## TASK REQUIREMENTS
1. Repeat the part of the article on automated diagnosis that opens with the words containing "How does this" and closes with "the patient's symptoms.", copying it exactly.
2. Using the article on automated diagnosis, answer yes or no for each statement and quote the deciding words from the article. (a) Isabel is a web-based product that is interfaced with some leading EHRs. (b) According to Britto, Uptodate, DynaMed and Inforetriever are useful when no diagnosis is in mind. (c) Joseph Britto is the CEO and founder of Isabel Healthcare.
3. Resume the article on automated diagnosis after its last sentence shown.

+++ TEXT SHOWN

Can diagnostic decisions be automated?

June 8, 2007

Jerome Groopman's new book How Doctors Think has revived the debate over whether physicians are too quick to choose diagnoses that fit their prior experience or their preconceptions about a patient. But can computer programs help physicians improve their diagnostic skills?

Jerome Groopman's new book How Doctors Think has revived the debate over whether physicians are too quick to choose diagnoses that fit their prior experience or their preconceptions about a patient. But can computer programs help physicians improve their diagnostic skills?

Joseph Britto, MD, CEO and founder of Isabel Healthcare, argues that his company's web-based product—which is interfaced with some leading EHRs—can help jog doctors' memories about the range of possible diagnoses at the point of care. "It gives you a checklist of diagnoses based on a patient's symptoms and signs." When you click on a particular diagnosis, he says, you're linked to the latest testing and treatment information in textbooks and medical journals.

How does this differ from evidence-based medicine resources like Uptodate, DynaMed and Inforetriever? Unlike these tools, which are only useful when you have a diagnosis in mind, he says, Isabel guides physicians through a range of possibilities that start with the patient's symptoms.

++++++
+++ DATA TO EXAMINE

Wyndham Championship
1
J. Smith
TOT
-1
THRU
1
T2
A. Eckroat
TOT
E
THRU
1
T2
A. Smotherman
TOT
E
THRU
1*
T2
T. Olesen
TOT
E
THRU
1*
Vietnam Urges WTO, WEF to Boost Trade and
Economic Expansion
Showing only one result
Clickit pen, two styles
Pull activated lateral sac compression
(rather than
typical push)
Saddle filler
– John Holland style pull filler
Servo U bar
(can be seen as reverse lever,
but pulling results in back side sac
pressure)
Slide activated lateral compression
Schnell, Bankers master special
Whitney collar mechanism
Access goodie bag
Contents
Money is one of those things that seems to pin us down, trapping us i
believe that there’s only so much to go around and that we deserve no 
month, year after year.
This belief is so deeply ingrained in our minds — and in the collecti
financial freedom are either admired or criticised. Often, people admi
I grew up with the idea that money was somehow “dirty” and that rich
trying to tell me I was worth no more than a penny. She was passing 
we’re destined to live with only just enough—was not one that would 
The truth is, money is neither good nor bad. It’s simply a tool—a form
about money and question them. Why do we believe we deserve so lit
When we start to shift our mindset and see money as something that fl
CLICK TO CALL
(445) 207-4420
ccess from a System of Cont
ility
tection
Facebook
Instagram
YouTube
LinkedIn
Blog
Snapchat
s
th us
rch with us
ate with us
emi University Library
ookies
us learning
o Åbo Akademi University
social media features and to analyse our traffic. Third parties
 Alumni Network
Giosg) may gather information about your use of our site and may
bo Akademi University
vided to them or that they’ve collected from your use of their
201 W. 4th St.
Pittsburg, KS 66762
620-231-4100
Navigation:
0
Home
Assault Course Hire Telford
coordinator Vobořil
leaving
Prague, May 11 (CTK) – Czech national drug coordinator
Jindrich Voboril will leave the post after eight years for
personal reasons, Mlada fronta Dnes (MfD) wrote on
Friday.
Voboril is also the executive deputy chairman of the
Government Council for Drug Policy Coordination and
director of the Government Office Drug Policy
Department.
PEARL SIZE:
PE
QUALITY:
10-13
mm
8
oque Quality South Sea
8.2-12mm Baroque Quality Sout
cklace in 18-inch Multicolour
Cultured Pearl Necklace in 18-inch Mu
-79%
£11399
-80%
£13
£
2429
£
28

++++++

## ANSWERS TO THE TASKS
1.
How does this differ from evidence-based medicine resources like Uptodate, DynaMed and Inforetriever? Unlike these tools, which are only useful when you have a diagnosis in mind, he says, Isabel guides physicians through a range of possibilities that start with the patient's symptoms.

2.
(a) Yes: "his company's web-based product—which is interfaced with some leading EHRs"
(b) No: "which are only useful when you have a diagnosis in mind"
(c) Yes: "Joseph Britto, MD, CEO and founder of Isabel Healthcare"

3.
Britto admits that similar decision support systems, including D-Explain, QMR, and Iliad, haven't caught on widely among physicians. Part of what makes Isabel different, he says, is that it uses a kind of "natural language processing" to pose questions, and it responds in far less time than these other systems do. He cites studies showing that in 90 percent of cases, Isabel will include the correct diagnosis in the list of possible diagnoses it provides. Nevertheless, it's still up to the physician to choose the right diagnosis, he points out.

Internist Peter Basch, director of e-health for MedStar Health, a hospital system in the Washington, DC, area, takes a skeptical view of diagnostic support programs. "Clinical decision support is best for prompts and reminders about services due, and has never been that effective for practicing clinicians in terms of suggesting a diagnosis," he says. "Eventually, it may get there, but we're not there yet."